La désorganisation de la production va constituer un tournant dans la Commune de Shanghai et dans la GRC en général, un moment charnière. L’effondrement, dans la violence, de l’ancien appareil de contrôle, l’agitation politique, la désorganisation du cadre bureaucratique de la production et de la vie sociale ont pu créer des espaces de débat et d’initiative et éveiller le désir d’une société différente. Hua Linsahn, garde rouge rebelle à Guilin, décrit l’agitation dans les usines  : « Les ouvriers exigeaient de participer à toutes les délibérations importantes. On aurait dit qu’ils avaient soif de rattraper les années perdues pendant lesquelles ils n’avaient pas eu droit à la parole. ». À Shanghai même, une faction rebelle demanda l’abolition de toutes les hiérarchies. « Nous n’avons pas besoin de directeurs, nous sommes tous égaux » et « Tous ceux qui détiennent le pouvoir doivent être mis de côté car ils ne valent pas grand-chose et nous pouvons nous charger de leur tâche. » Jiang reconnaît que ce texte, bien que provenant d’une faction minoritaire, « correspondait à l’état d’esprit de bien des rebelles, [et] eut une énorme influence ». C’est pour cela qu’il rencontra l’opposition de la direction maoïste, car il mettait en danger l’alliance avec les cadres.

L’apparition de ces tendances rebelles, revendiquant la démocratie directe, critiquant la hiérarchie, la bureaucratie, firent exploser le projet initial de la GRC. Un mouvement spontané avec une dynamique propre faisait irruption dans un mouvement bureaucratiquement contrôlé. Or, le livre de Jiang est construit sur l’identification entre la GRC et le projet de Mao, et l’importance de cette évolution inattendue lui échappe, il n’en mesure pas la portée. Il faut lire des témoignages comme celui de Hua Linshan, pour saisir le processus d’éveil de l’esprit critique, qui va jusqu’à douter de l’infaillibilité de Mao  : « C’est alors seulement que j’eus l’impression de découvrir le véritable but de la Révolution culturelle  : effacer tous ces abus et toutes ces corruptions, bâtir une société nouvelle où le peuple pourrait conserver le bien commun qui lui appartenait. Ce point de vue […] je devais par la suite le maintenir envers et contre tous, y compris, à la fin, contre ses initiateurs. »

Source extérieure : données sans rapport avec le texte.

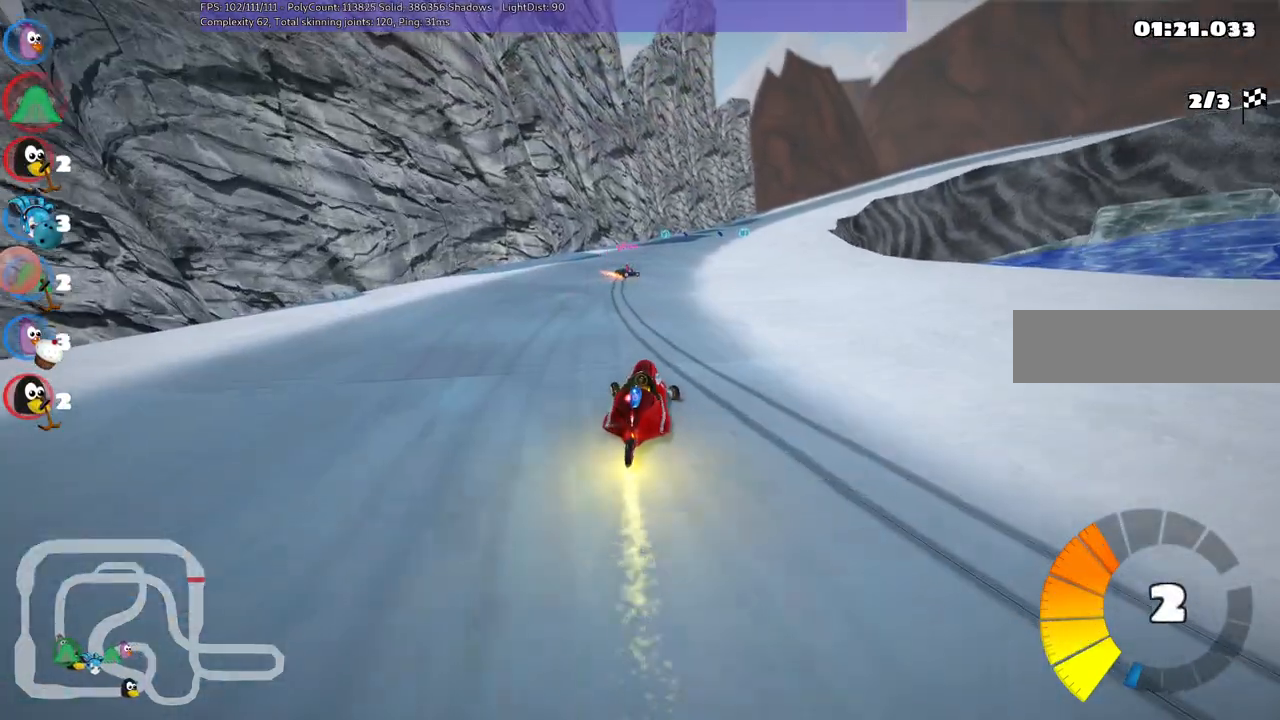
{"keys": ["left", "m", "up"], "events": [[83, "left", "up"], [183, "right", "down"], [233, "m", "down"], [283, "left", "down"], [383, "right", "up"]]}
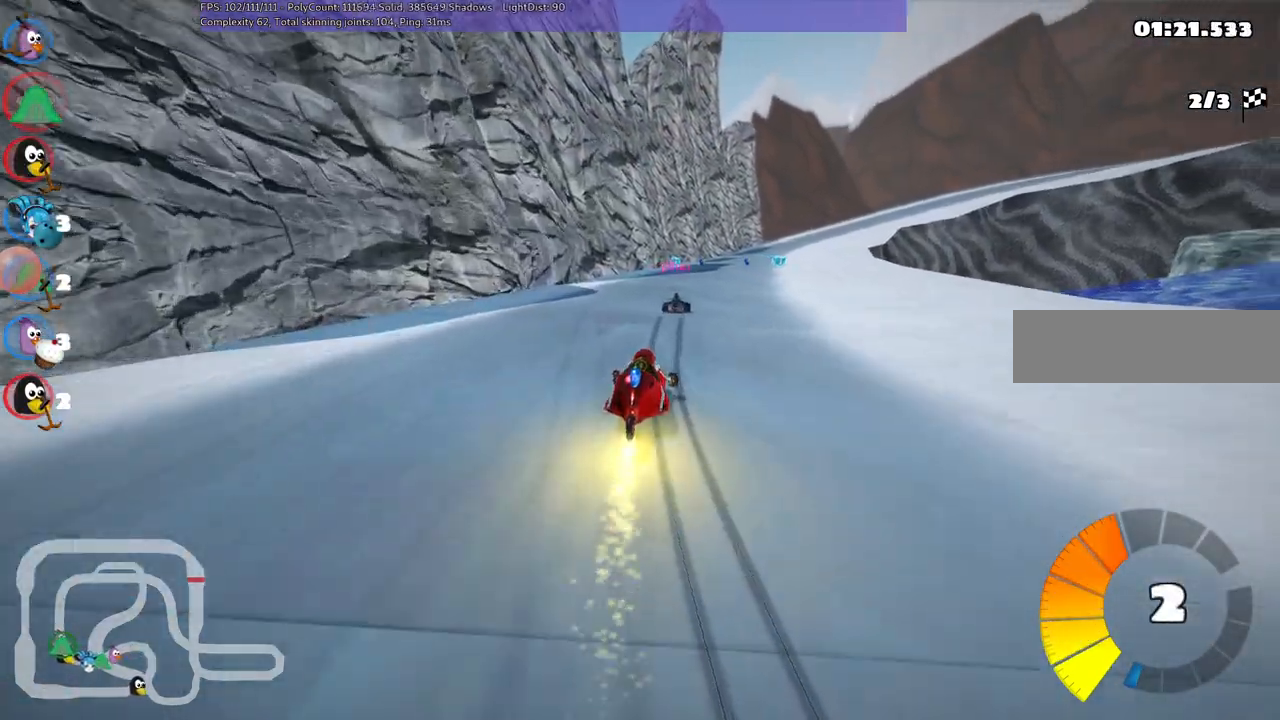
{"keys": ["left", "m", "up"], "events": [[67, "right", "down"], [200, "right", "up"]]}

C’est la période la plus passionnante de la GRC, celle où des principes émancipateurs commençaient à prendre le dessus sur les luttes bureaucratiques. La refonte de l’État par le biais des mobilisations de masse risquait de se muer en révolution sociale et d’emporter le contrôle du parti sur la société. « Mao s’est aperçu qu’il perdait le contrôle de la Chine, des villes et que le parti risquait la destruction puisque aucun cadre ne serait mandaté par les masses. [7] ». Ayant démoli ses adversaires, Mao détenait le pouvoir sans partage, il lui fallut désormais écraser les « rebelles » qui lui échappaient. Alors, « pour reprendre ce pouvoir que nous avions conquis en janvier, le Centre [le groupe de Mao] fit appel à l’Armée populaire de libération [8] ». Un nouveau massacre vint s’ajouter aux précédents.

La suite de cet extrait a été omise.